=== THE TASK ===
Find how many lines of the entries contain the word "Issue", then report that figure alone.

=== Stored entries ===

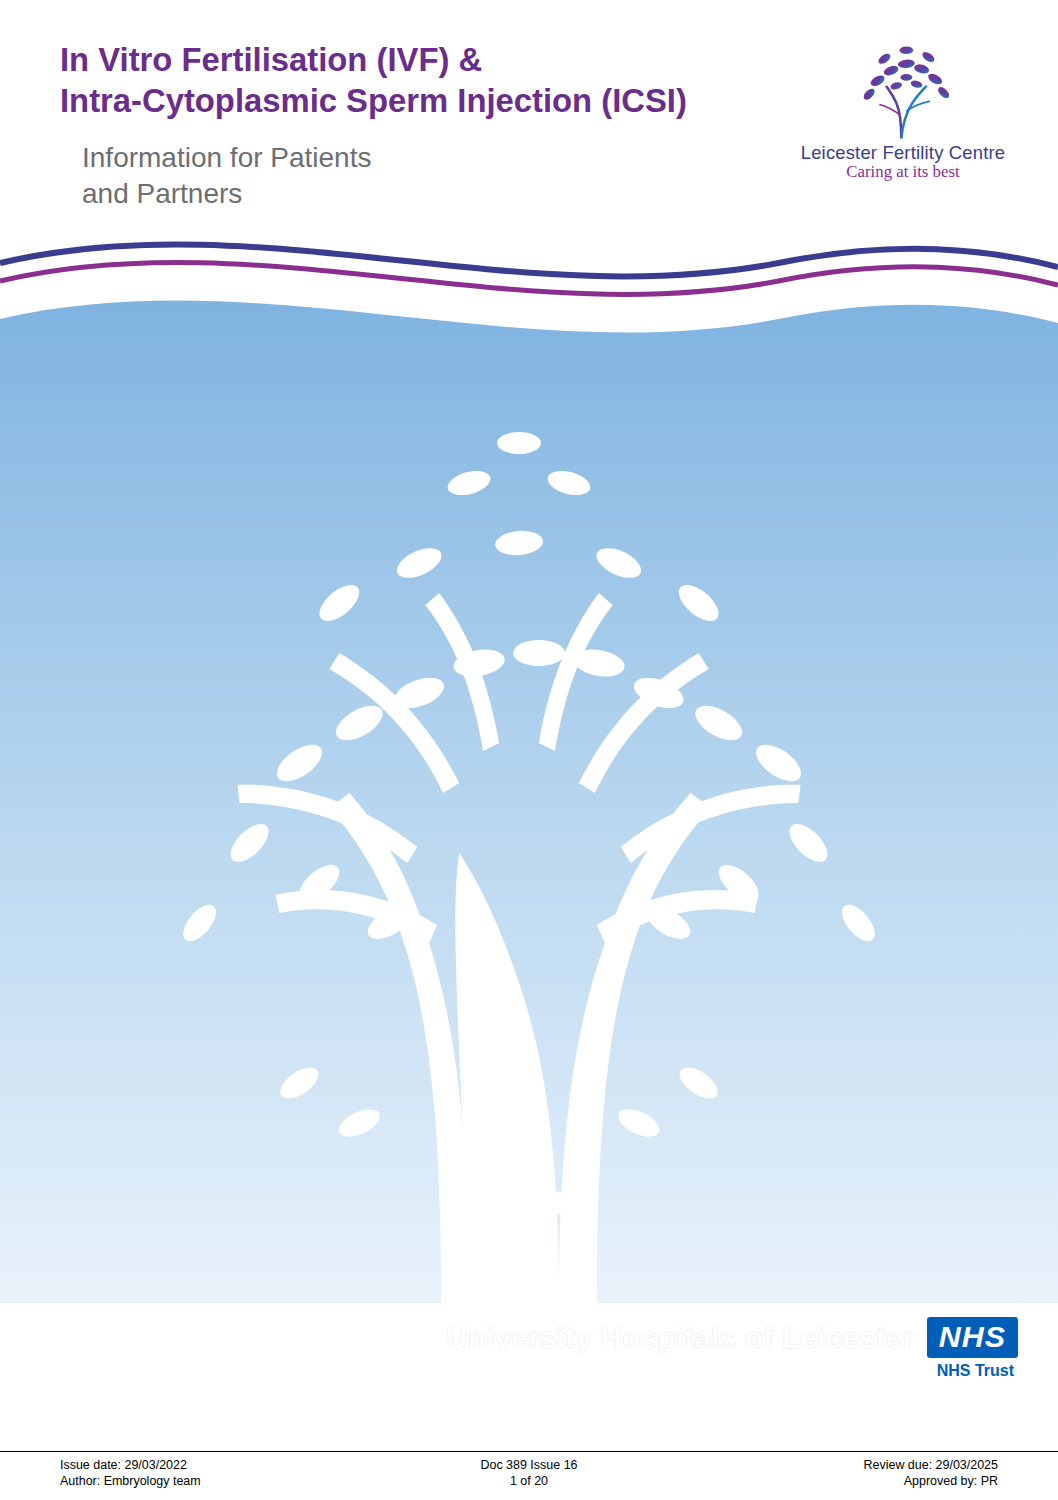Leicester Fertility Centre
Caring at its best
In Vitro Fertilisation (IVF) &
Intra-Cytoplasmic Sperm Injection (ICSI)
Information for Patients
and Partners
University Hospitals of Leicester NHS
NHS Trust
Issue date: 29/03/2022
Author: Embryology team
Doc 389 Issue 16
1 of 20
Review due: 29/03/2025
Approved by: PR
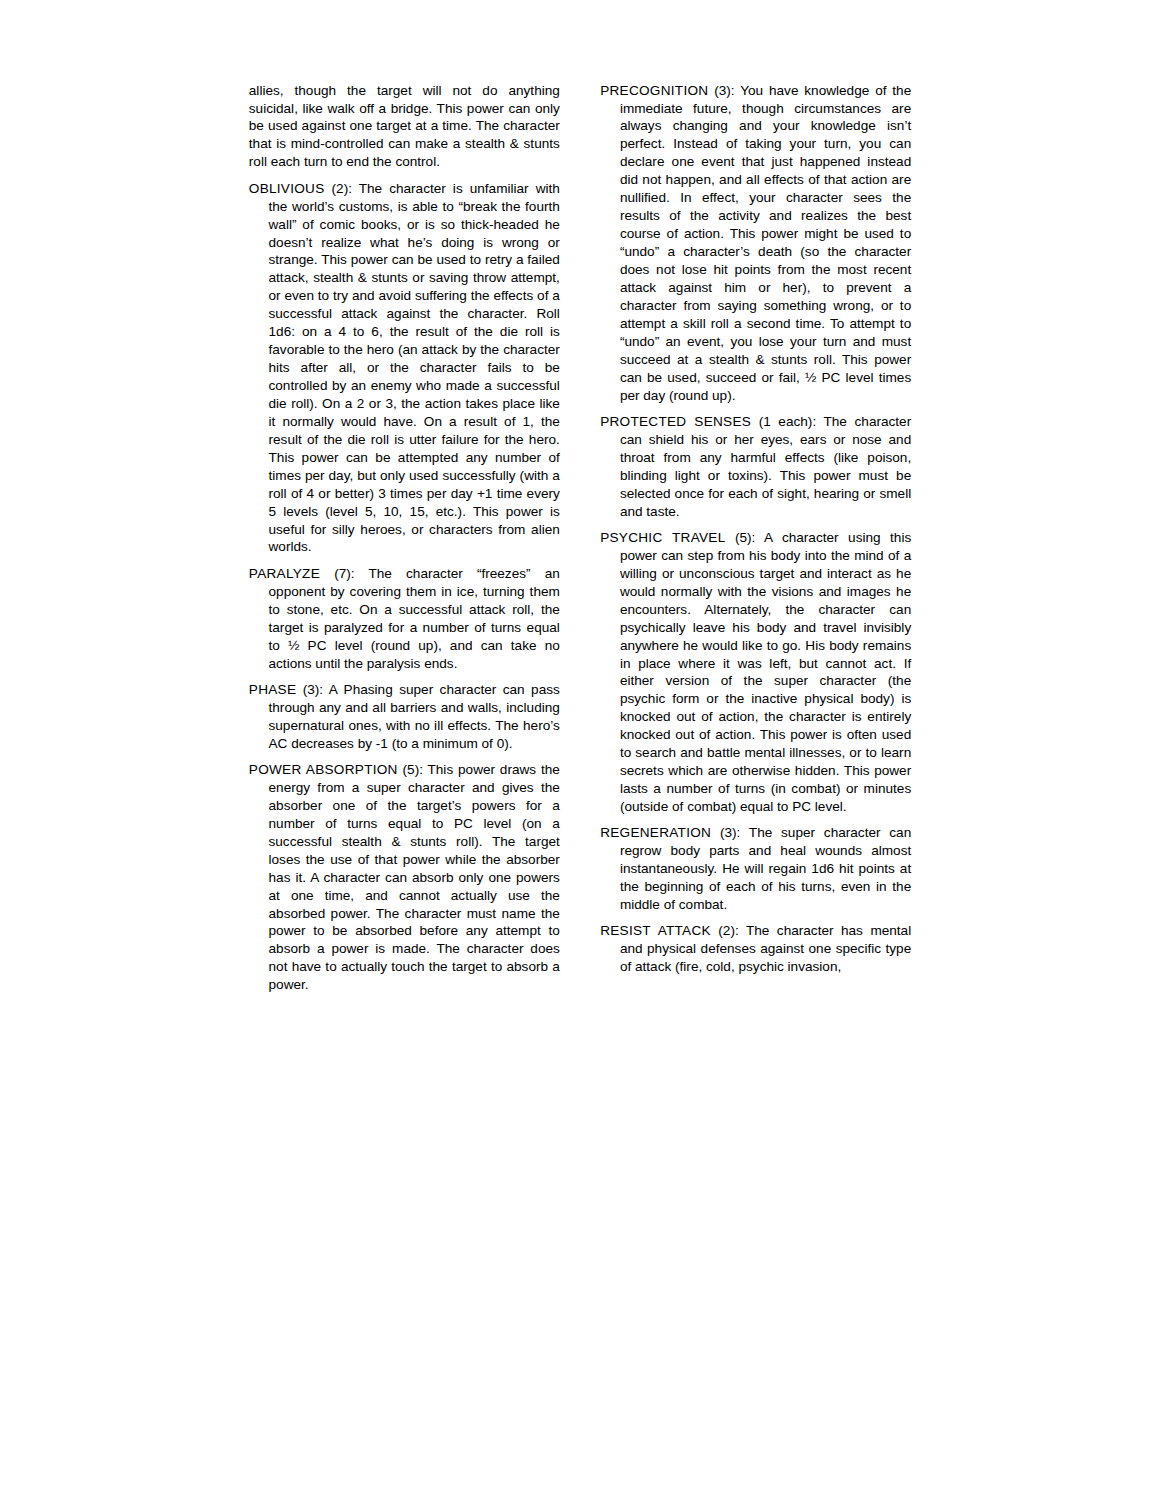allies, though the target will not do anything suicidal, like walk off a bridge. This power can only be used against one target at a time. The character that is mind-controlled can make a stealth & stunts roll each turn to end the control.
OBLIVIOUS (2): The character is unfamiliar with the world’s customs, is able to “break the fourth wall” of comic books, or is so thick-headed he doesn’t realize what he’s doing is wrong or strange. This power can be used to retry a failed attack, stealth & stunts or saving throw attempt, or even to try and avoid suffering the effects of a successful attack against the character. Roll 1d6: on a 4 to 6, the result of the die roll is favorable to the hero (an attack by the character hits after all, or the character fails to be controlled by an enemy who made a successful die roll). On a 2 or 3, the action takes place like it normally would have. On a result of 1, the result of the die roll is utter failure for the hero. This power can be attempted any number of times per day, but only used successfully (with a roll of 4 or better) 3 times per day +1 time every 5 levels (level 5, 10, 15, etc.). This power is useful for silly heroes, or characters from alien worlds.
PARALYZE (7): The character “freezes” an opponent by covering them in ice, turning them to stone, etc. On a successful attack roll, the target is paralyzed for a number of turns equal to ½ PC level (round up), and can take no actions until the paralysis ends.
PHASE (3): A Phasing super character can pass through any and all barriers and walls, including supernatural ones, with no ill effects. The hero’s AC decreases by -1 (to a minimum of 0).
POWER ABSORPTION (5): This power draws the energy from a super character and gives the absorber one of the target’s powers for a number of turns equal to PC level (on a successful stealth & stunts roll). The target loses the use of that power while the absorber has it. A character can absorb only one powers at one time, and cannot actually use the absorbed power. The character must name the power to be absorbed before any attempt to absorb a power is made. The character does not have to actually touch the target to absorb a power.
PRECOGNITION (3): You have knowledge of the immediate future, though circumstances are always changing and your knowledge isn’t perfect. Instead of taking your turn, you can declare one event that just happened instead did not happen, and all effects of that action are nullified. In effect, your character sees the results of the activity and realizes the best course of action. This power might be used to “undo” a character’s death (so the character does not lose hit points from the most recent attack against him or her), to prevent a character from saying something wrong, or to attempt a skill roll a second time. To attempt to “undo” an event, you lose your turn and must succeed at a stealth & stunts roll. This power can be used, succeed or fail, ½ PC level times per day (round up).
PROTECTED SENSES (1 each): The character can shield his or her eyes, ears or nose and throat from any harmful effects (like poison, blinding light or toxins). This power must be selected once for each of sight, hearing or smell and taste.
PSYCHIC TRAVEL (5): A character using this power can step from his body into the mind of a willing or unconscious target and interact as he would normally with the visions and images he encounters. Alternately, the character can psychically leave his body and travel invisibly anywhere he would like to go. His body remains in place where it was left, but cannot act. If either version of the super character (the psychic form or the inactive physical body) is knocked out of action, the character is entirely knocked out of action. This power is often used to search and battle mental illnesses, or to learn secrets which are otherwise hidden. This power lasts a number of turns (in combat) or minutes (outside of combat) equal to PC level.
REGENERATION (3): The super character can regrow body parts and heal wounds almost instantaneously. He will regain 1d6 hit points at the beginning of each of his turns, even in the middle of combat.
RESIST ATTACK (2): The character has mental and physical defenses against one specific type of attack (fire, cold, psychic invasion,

=== WRITTEN SOLUTION ===
2